Start with industry standards:
Use examples above as starting points
Adjust based on your specific business
Monitor and refine:
Review segment distributions after 2-4 weeks
Adjust if too many customers in one segment
Ensure spread across segments
Using segments effectively
Segment-based campaigns:
Create different messages for each segment
Target by segment in bulk communications
Use filters to isolate specific segments
Monitor segment flow:
Track how customers move between segments
Identify problem patterns (too many moving to Sleeping)
Celebrate successes (Beginners → Champions)
Combine with other data:
Use RFM with UTM tags for acquisition analysis
Combine with custom fields for deeper insights
Layer with product preferences
Frequently asked questions
How often do RFM segments update? Segments update in real-time. When a customer makes a visit or time passes, their segment changes immediately.
Can I create custom segment names? No, segment names are predefined. However, you can customize the recency and frequency values that determine segment assignment.
What if my business doesn't fit the 0-90 day window? Customize the recency periods to match your business cycle. Set longer or shorter time windows based on your industry.
Will changing RFM settings affect my existing data? No, historical visit data remains intact. Only segment classifications recalculate based on new criteria.
How do I know if my RFM settings are working? Monitor segment distribution. You should see customers spread across multiple segments, not clustered in just one or two.

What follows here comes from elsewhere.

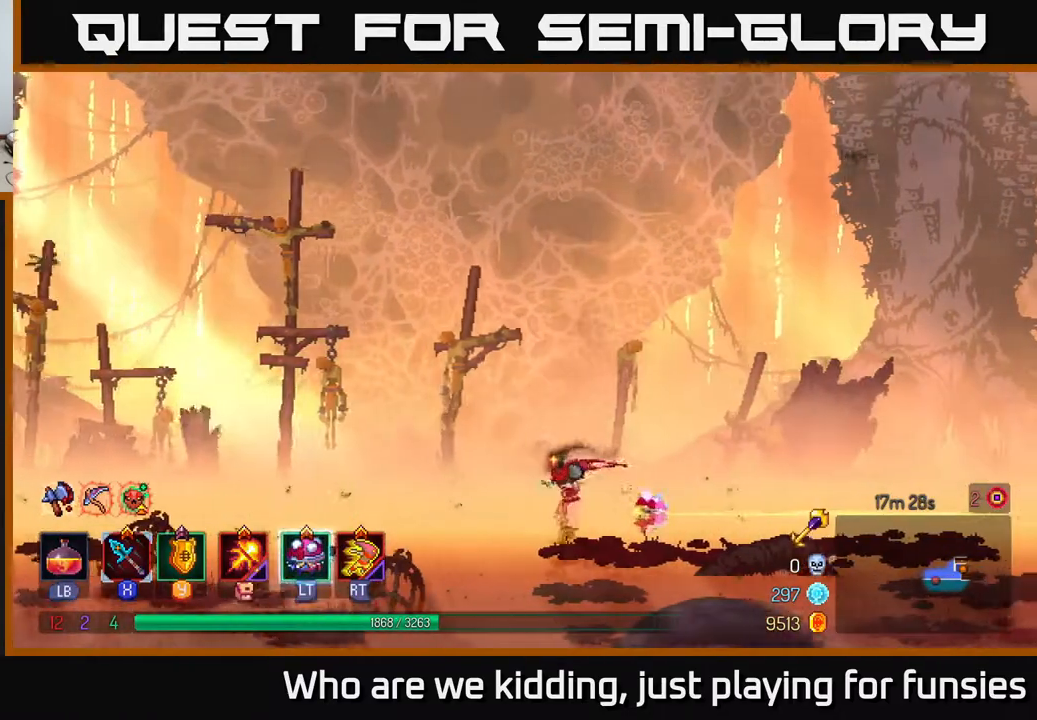
{"buttons": [], "left_stick": "left", "right_stick": "center", "events": []}
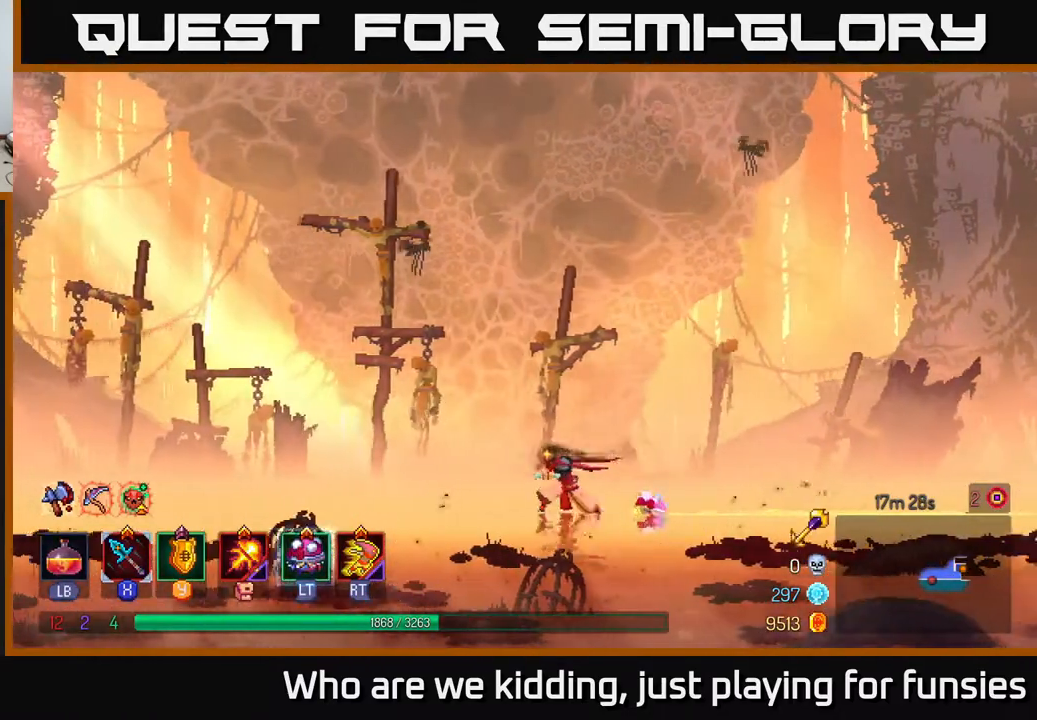
{"buttons": [], "left_stick": "left", "right_stick": "center", "events": []}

Can customers see their RFM segment? No, RFM segments are internal for your marketing use. Customers don't see their segment classification.
Should I notify customers when they move to a new segment? Selectively. Congratulate Champions, encourage Growths, but don't highlight negative segments like Sleeping.
What's more important: Recency or Frequency? Both matter. Recency shows current engagement, Frequency shows loyalty. Together, they paint a complete picture.
Can I export customers by RFM segment? Yes, use customer filters to select specific RFM segments, then export that filtered list.
How many customers should be Champions? Typically 10-20% of your active customer base. If much higher or lower, adjust your frequency ranges.